The effect of these changes, however, would not be contextual.  They would be universal.  Do we really think that an annual conference could reject a clergy candidate based on a same-sex relationship while bishops of the church in good standing are doing the same thing?¹  There would be no standard for a conference disciplining a clergy for performing same sex marriages.  There would be no way for local churches to prevent their pastor from officiating at a same sex wedding at their altar.  (Our rules prevent local church trustees from interfering in religious services deemed appropriate by our clergy).

Funding for Bishop Karen Oliveto and all future bishops in same-sex relationships would continue from the Episcopal Fund supported by every local congregation’s apportionments… no contextualization.  There is no way to financially support some of our bishops without supporting all.² Clergy would have no recourse if they found themselves under the supervision of someone currently deemed by our church as in a lifestyle incompatible with Christian teaching.  Annual conferences would have no way of refusing the appointment of a bishop pursuing a gay lifestyle.  Local churches would have no basis for refusing the appointment of a pastor in a same-sex relationship or determined to officiate same-sex weddings.

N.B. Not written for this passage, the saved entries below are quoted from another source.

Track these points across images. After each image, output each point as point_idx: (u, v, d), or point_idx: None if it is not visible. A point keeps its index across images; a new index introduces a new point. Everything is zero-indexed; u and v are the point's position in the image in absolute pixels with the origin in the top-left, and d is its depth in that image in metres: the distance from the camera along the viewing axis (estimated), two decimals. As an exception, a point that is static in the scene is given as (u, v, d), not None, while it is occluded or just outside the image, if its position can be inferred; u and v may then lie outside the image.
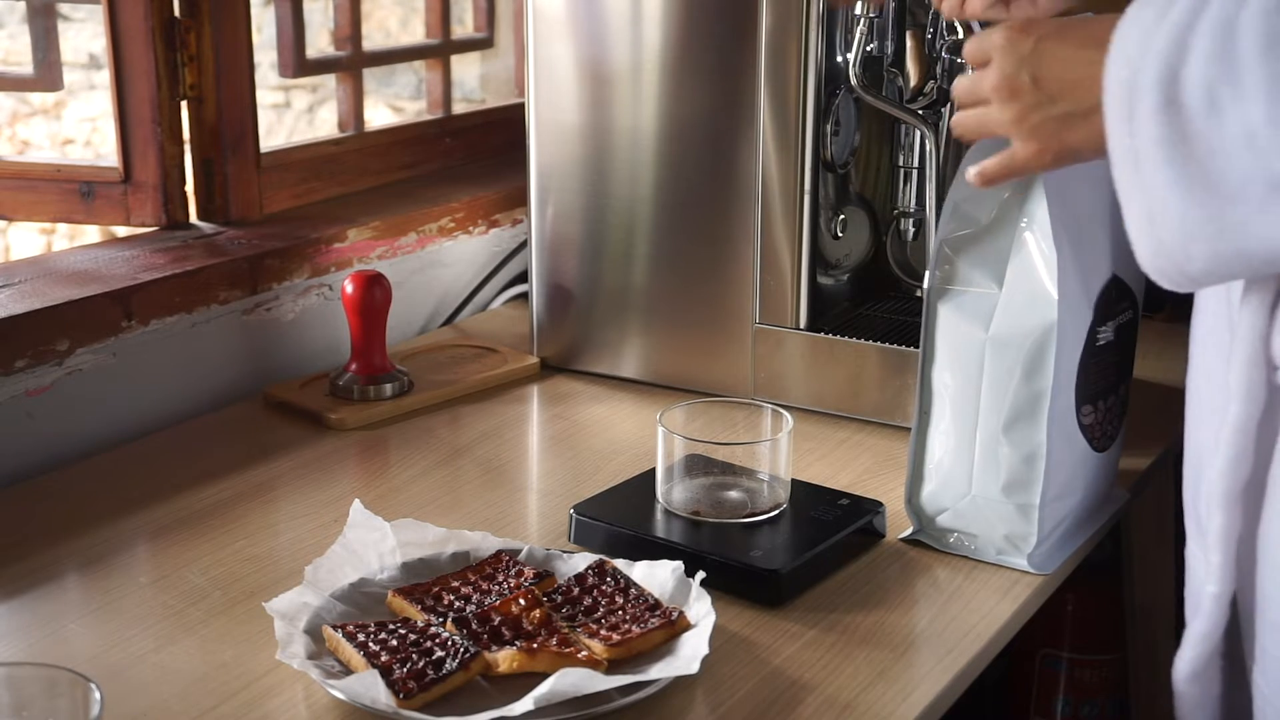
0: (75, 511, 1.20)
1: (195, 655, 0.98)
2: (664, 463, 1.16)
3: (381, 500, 1.22)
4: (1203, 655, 1.00)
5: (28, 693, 0.80)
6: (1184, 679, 1.02)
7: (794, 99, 1.35)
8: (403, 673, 0.91)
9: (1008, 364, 1.08)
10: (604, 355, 1.51)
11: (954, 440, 1.12)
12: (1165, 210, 0.84)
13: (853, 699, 0.94)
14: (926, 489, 1.14)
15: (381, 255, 1.64)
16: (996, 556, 1.12)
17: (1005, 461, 1.10)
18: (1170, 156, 0.82)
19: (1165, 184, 0.83)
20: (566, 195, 1.49)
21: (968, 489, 1.12)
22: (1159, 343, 1.58)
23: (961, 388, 1.11)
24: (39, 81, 1.53)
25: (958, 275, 1.11)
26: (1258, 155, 0.79)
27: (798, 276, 1.40)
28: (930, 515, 1.15)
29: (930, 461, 1.14)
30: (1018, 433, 1.09)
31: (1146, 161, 0.84)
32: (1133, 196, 0.86)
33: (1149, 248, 0.86)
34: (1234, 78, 0.80)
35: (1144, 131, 0.83)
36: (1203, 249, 0.83)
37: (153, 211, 1.50)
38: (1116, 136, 0.85)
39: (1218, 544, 0.97)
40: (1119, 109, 0.85)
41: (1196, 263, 0.84)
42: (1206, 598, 0.99)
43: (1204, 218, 0.82)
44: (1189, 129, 0.81)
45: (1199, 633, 1.00)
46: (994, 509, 1.11)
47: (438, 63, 1.90)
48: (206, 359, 1.45)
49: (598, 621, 0.99)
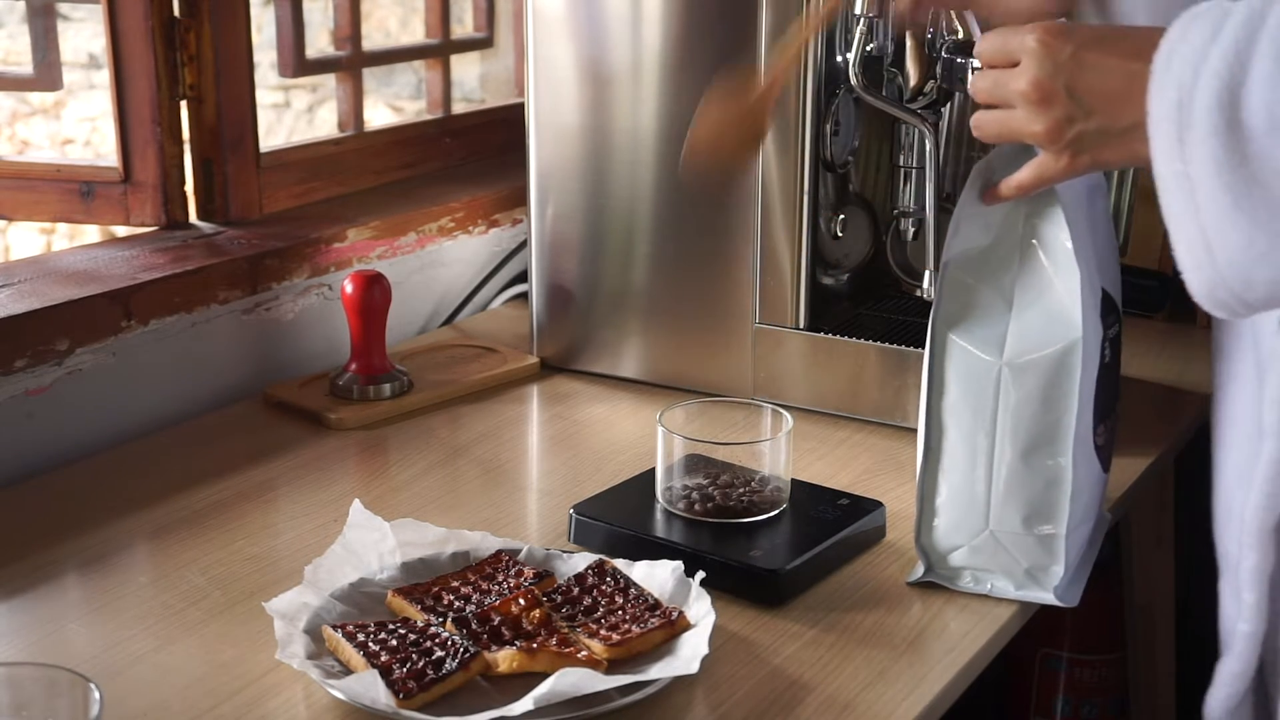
0: (75, 511, 1.20)
1: (195, 655, 0.98)
2: (664, 463, 1.16)
3: (381, 500, 1.22)
4: (1236, 694, 0.98)
5: (28, 693, 0.80)
6: (1216, 717, 1.00)
7: (794, 99, 1.35)
8: (402, 673, 0.91)
9: (1026, 390, 1.02)
10: (604, 355, 1.51)
11: (967, 473, 1.06)
12: (1224, 237, 0.80)
13: (853, 699, 0.94)
14: (938, 526, 1.08)
15: (381, 255, 1.63)
16: (1017, 593, 1.07)
17: (1026, 492, 1.04)
18: (1230, 182, 0.78)
19: (1224, 210, 0.79)
20: (566, 195, 1.49)
21: (984, 524, 1.06)
22: (1159, 343, 1.58)
23: (974, 418, 1.05)
24: (39, 81, 1.53)
25: (965, 300, 1.05)
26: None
27: (798, 276, 1.40)
28: (942, 553, 1.08)
29: (940, 497, 1.08)
30: (1038, 460, 1.03)
31: (1202, 187, 0.80)
32: (1186, 225, 0.81)
33: (1206, 278, 0.82)
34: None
35: (1199, 156, 0.79)
36: (1266, 274, 0.80)
37: (152, 211, 1.50)
38: (1165, 162, 0.81)
39: (1252, 582, 0.95)
40: (1168, 132, 0.81)
41: (1258, 289, 0.81)
42: (1240, 636, 0.97)
43: (1269, 242, 0.78)
44: (1249, 150, 0.78)
45: (1232, 671, 0.98)
46: (1015, 543, 1.06)
47: (437, 63, 1.90)
48: (206, 359, 1.45)
49: (597, 621, 0.99)
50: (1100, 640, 1.75)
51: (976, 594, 1.08)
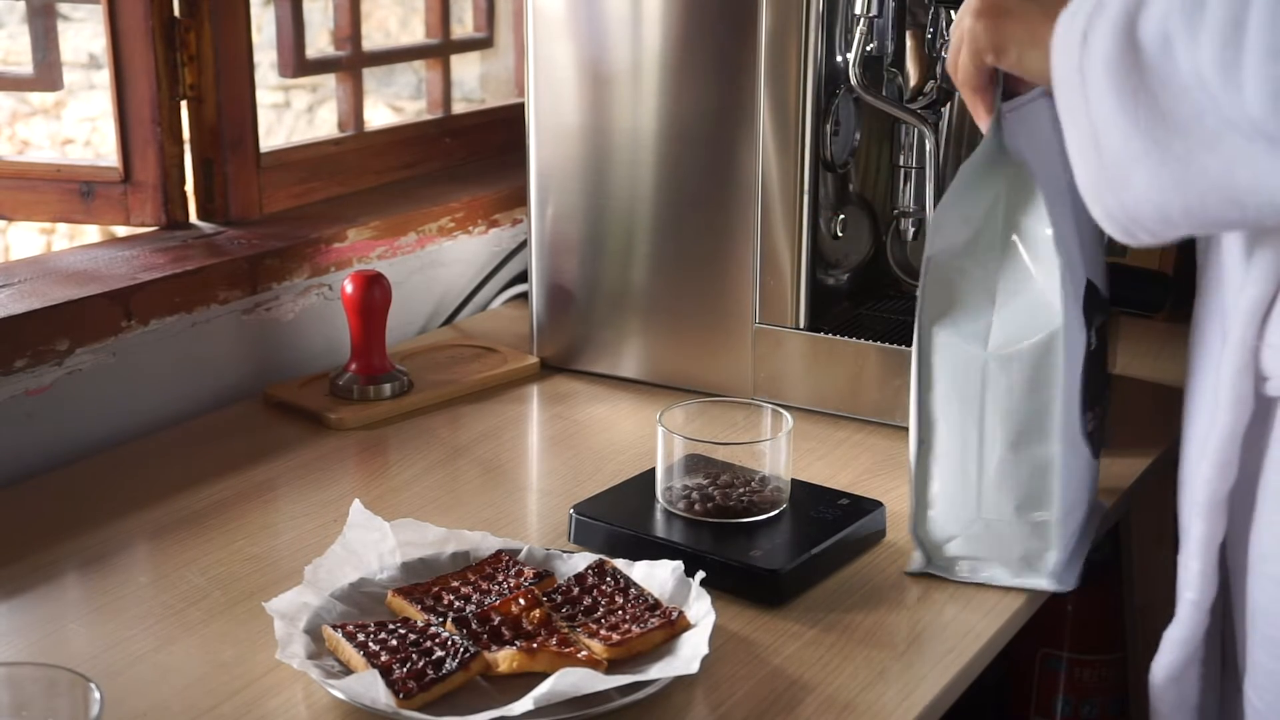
0: (75, 511, 1.20)
1: (195, 655, 0.98)
2: (664, 463, 1.16)
3: (381, 500, 1.22)
4: (1179, 660, 1.01)
5: (28, 693, 0.80)
6: (1160, 682, 1.02)
7: (794, 99, 1.35)
8: (402, 673, 0.91)
9: (1011, 379, 1.05)
10: (604, 355, 1.51)
11: (958, 464, 1.08)
12: (1109, 133, 0.84)
13: (853, 699, 0.94)
14: (933, 518, 1.10)
15: (381, 255, 1.64)
16: (1013, 580, 1.08)
17: (1016, 480, 1.06)
18: (1119, 85, 0.83)
19: (1111, 109, 0.84)
20: (566, 195, 1.49)
21: (976, 513, 1.08)
22: (1159, 342, 1.59)
23: (962, 410, 1.07)
24: (39, 81, 1.53)
25: (949, 295, 1.07)
26: (1210, 97, 0.79)
27: (798, 276, 1.40)
28: (937, 544, 1.10)
29: (933, 488, 1.09)
30: (1027, 449, 1.05)
31: (1093, 85, 0.85)
32: (1077, 119, 0.87)
33: (1090, 171, 0.87)
34: (1191, 16, 0.79)
35: (1096, 53, 0.84)
36: (1142, 176, 0.83)
37: (152, 211, 1.50)
38: (1063, 56, 0.87)
39: (1198, 551, 0.97)
40: (1074, 27, 0.86)
41: (1134, 189, 0.84)
42: (1185, 604, 0.99)
43: (1148, 144, 0.83)
44: (1140, 59, 0.82)
45: (1176, 638, 1.01)
46: (1008, 530, 1.07)
47: (437, 63, 1.90)
48: (206, 359, 1.45)
49: (597, 621, 0.99)
50: (1100, 640, 1.75)
51: (976, 590, 1.08)
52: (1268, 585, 0.93)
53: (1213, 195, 0.82)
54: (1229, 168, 0.80)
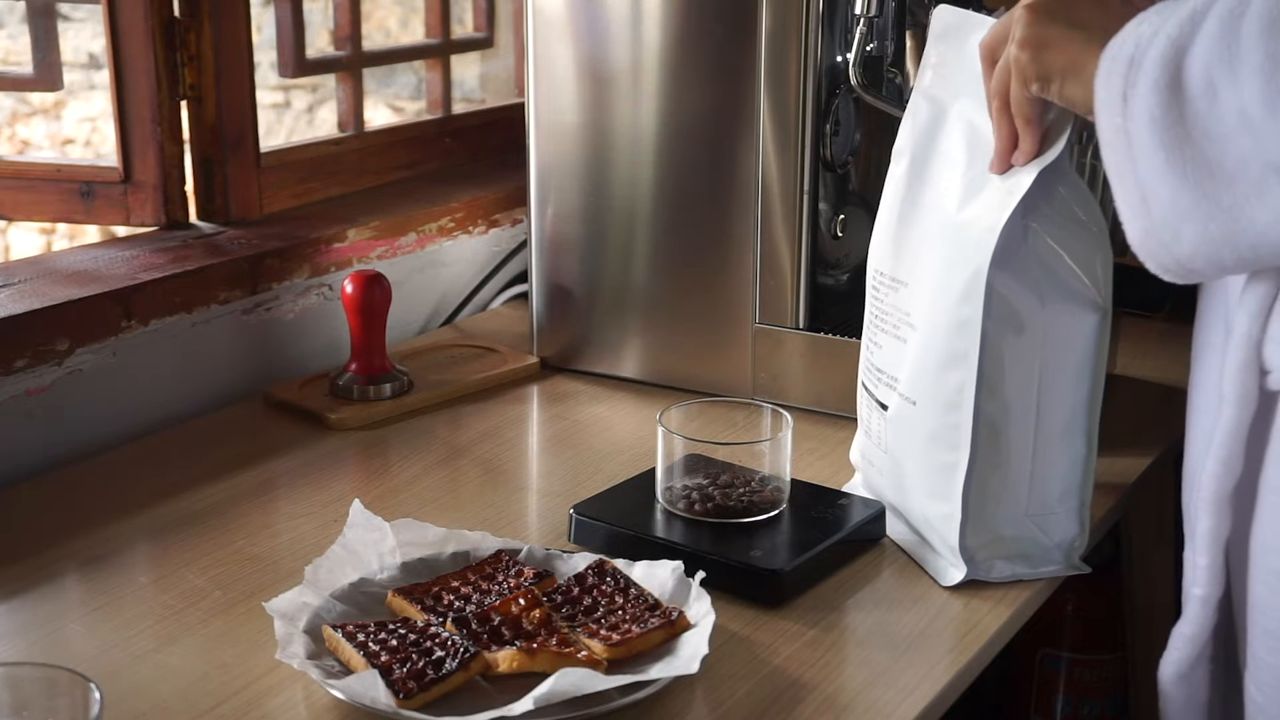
0: (75, 511, 1.20)
1: (195, 655, 0.98)
2: (664, 463, 1.16)
3: (381, 500, 1.22)
4: (1188, 658, 1.00)
5: (28, 693, 0.80)
6: (1170, 680, 1.02)
7: (794, 99, 1.35)
8: (402, 672, 0.91)
9: (1065, 372, 1.06)
10: (604, 355, 1.51)
11: (1008, 466, 1.08)
12: (1157, 191, 0.84)
13: (853, 699, 0.94)
14: (981, 524, 1.08)
15: (381, 255, 1.64)
16: (1038, 570, 1.10)
17: (1058, 470, 1.08)
18: (1165, 140, 0.83)
19: (1157, 166, 0.84)
20: (566, 195, 1.49)
21: (1024, 508, 1.09)
22: (1159, 343, 1.58)
23: (1023, 408, 1.07)
24: (39, 81, 1.53)
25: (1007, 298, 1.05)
26: (1255, 139, 0.80)
27: (798, 276, 1.40)
28: (983, 548, 1.09)
29: (986, 494, 1.08)
30: (1069, 438, 1.08)
31: (1138, 142, 0.85)
32: (1125, 178, 0.86)
33: (1140, 228, 0.87)
34: (1232, 59, 0.80)
35: (1138, 111, 0.84)
36: (1192, 230, 0.84)
37: (152, 211, 1.50)
38: (1107, 116, 0.86)
39: (1205, 547, 0.97)
40: (1113, 87, 0.86)
41: (1185, 245, 0.85)
42: (1193, 600, 0.99)
43: (1196, 198, 0.83)
44: (1185, 110, 0.82)
45: (1185, 635, 1.01)
46: (1049, 521, 1.09)
47: (437, 63, 1.90)
48: (206, 359, 1.45)
49: (597, 621, 0.99)
50: (1100, 640, 1.75)
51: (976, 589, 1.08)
52: (1269, 579, 0.93)
53: (1264, 246, 0.83)
54: (1277, 217, 0.81)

Individual clergy and congregations would be  subject to open-ended pressure to conform to the tenets of the sexual revolution.  Hold-outs could be targeted by public demonstrations or back-room manipulations of the supervisory and appointive processes.  Every local church would be under pressure to decide whether same-sex marriages are something they would embrace in their own wedding policies.  Each clergy would need to personally justify any refusal to officiate a same-sex wedding to the couple and their family members.  The dysfunction we currently see at General Conference would be pushed down to the annual conference and local church levels.

The plan offered by Connectional Table was rejected by General Conference 2016.  The same delegates are coming together a year from now in St. Louis.  It is difficult to not see the One Church Model as anything other than fresh wrapping paper on the gift we decided to return last year.

But I choose to keep an open mind.  Maybe our bishops have found a way to address the above concerns beyond the stated promise of an exit ramp.   But, under the banner of contextualization, a majority of our bishops now at least seem ready to recommend wholesale changes to our understanding of marriage and human sexuality as our best Way Forward.   That is their right.  But let’s not call this centrist, contextual, or a compromise.⊕

 

Read my full round-up of possible Way Forward legislation here.

 

¹ I have heard it argued that “immorality” would stand in the clergy standards and that annual conferences could charge a pastor based on that if they deemed same-sex practice immoral.  Any defendant, however, need only to point to how their behavior is identical to some United Methodist bishops in good standing.

² Lonnie Brooks from Alaska has authored a Local Option that also localizes our episcopacy to avoid the conflict described.  It would require constitutional changes with supermajority passage and ratification, which is a nearly impossible hurdle to be jumped by any Way Forward proposal.